In response to a question, Maxar spokesman Turner Brinton declined to say when, exactly, the satellite failed, but said in an e-mail that “the team is disappointed but focused on the future and how we will support our customers’ important missions and each other.”

On Monday, Spruce Point tweeted: “$MAXR didn’t listen to us when we said it should cut its dividend, and now its situation is is getting worse not better. It needs to do the right thing and immediately eliminate this dividend burden.” It later tweeted the stock “increasing[ly] looks like [it’s] worthless.”

In the 12 months ended Sept. 30, Maxar generated US$424-million in operating cash flow, spent US$138-million on capital expenditures and used US$67-million to pay dividends, according to S&P Global Market Intelligence. The dividend of US$1.17, which represented a yield of more than 9 per cent heading into Monday, is now pushing 15 per cent.

As a short-seller, Spruce Point borrows shares, sells them and repays the loan after buying back the stock at a lower price. Therefore, it profits as shares decline in value. (A Spruce Point spokesman declined to reveal the size of the firm’s short position.)

The 2017 merger combined Macdonald Dettwiler, founded in 1969 and the inventor of the Canadarm used on U.S. space shuttles, with DigitalGlobe, a Colorado imagery business. Maxar, the resulting firm, moved its headquarters to Colorado to capture more U.S. work.

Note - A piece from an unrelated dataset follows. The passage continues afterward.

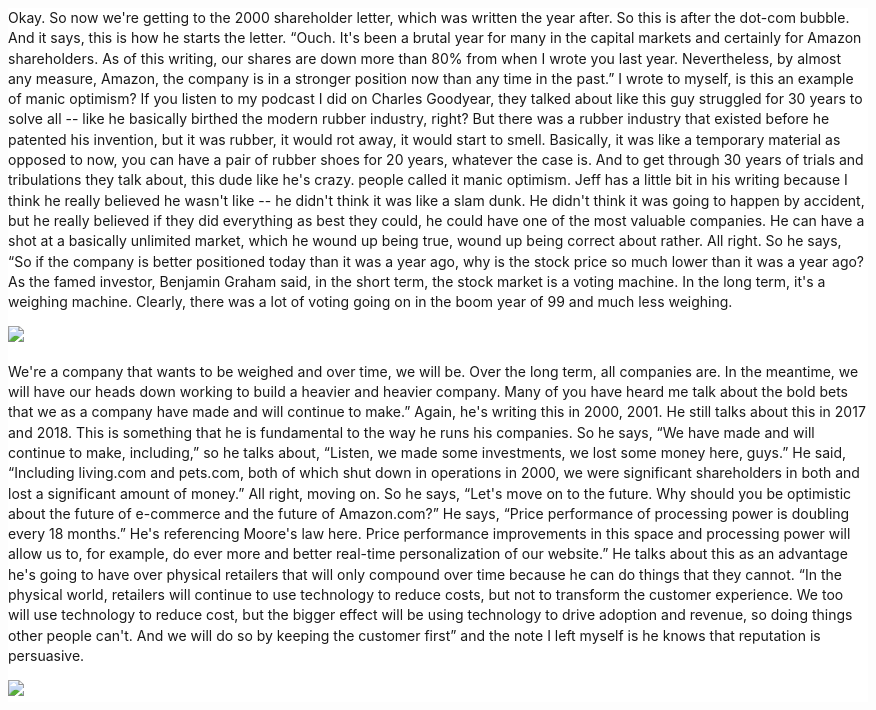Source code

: Okay. So now we're getting to the 2000 shareholder letter, which was written the year after. So this is after the dot-com bubble. And it says, this is how he starts the letter. “Ouch. It's been a brutal year for many in the capital markets and certainly for Amazon shareholders. As of this writing, our shares are down more than 80% from when I wrote you last year. Nevertheless, by almost any measure, Amazon, the company is in a stronger position now than any time in the past.” I wrote to myself, is this an example of manic optimism? If you listen to my podcast I did on Charles Goodyear, they talked about like this guy struggled for 30 years to solve all -- like he basically birthed the modern rubber industry, right? But there was a rubber industry that existed before he patented his invention, but it was rubber, it would rot away, it would start to smell. Basically, it was like a temporary material as opposed to now, you can have a pair of rubber shoes for 20 years, whatever the case is. And to get through 30 years of trials and tribulations they talk about, this dude like he's crazy. people called it manic optimism. Jeff has a little bit in his writing because I think he really believed he wasn't like -- he didn't think it was like a slam dunk. He didn't think it was going to happen by accident, but he really believed if they did everything as best they could, he could have one of the most valuable companies. He can have a shot at a basically unlimited market, which he wound up being true, wound up being correct about rather. All right. So he says, “So if the company is better positioned today than it was a year ago, why is the stock price so much lower than it was a year ago? As the famed investor, Benjamin Graham said, in the short term, the stock market is a voting machine. In the long term, it's a weighing machine. Clearly, there was a lot of voting going on in the boom year of 99 and much less weighing.

![](https://www.foundersnotes.com/static/images/new_icons/chevron-down-alt-thin.svg)

We're a company that wants to be weighed and over time, we will be. Over the long term, all companies are. In the meantime, we will have our heads down working to build a heavier and heavier company. Many of you have heard me talk about the bold bets that we as a company have made and will continue to make.” Again, he's writing this in 2000, 2001. He still talks about this in 2017 and 2018. This is something that he is fundamental to the way he runs his companies. So he says, “We have made and will continue to make, including,” so he talks about, “Listen, we made some investments, we lost some money here, guys.” He said, “Including living.com and pets.com, both of which shut down in operations in 2000, we were significant shareholders in both and lost a significant amount of money.” All right, moving on. So he says, “Let's move on to the future. Why should you be optimistic about the future of e-commerce and the future of Amazon.com?” He says, “Price performance of processing power is doubling every 18 months.” He's referencing Moore's law here. Price performance improvements in this space and processing power will allow us to, for example, do ever more and better real-time personalization of our website.” He talks about this as an advantage he's going to have over physical retailers that will only compound over time because he can do things that they cannot. “In the physical world, retailers will continue to use technology to reduce costs, but not to transform the customer experience. We too will use technology to reduce cost, but the bigger effect will be using technology to drive adoption and revenue, so doing things other people can't. And we will do so by keeping the customer first” and the note I left myself is he knows that reputation is persuasive.

![](https://www.foundersnotes.com/static/images/new_icons/chevron-down-alt-thin.svg)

Last Thursday, Maxar announced its “U.S. domestication” was complete, with shareholders of the Canadian corporation receiving stock in the Delaware-incorporated parent. Maxar shares still trade on the Toronto Stock Exchange and are widely held here and followed by analysts at Bay Street firms. Of the nine analysts who cover the stock, eight are based in Canada. As of Monday, six have “buy” ratings, with three “neutrals.”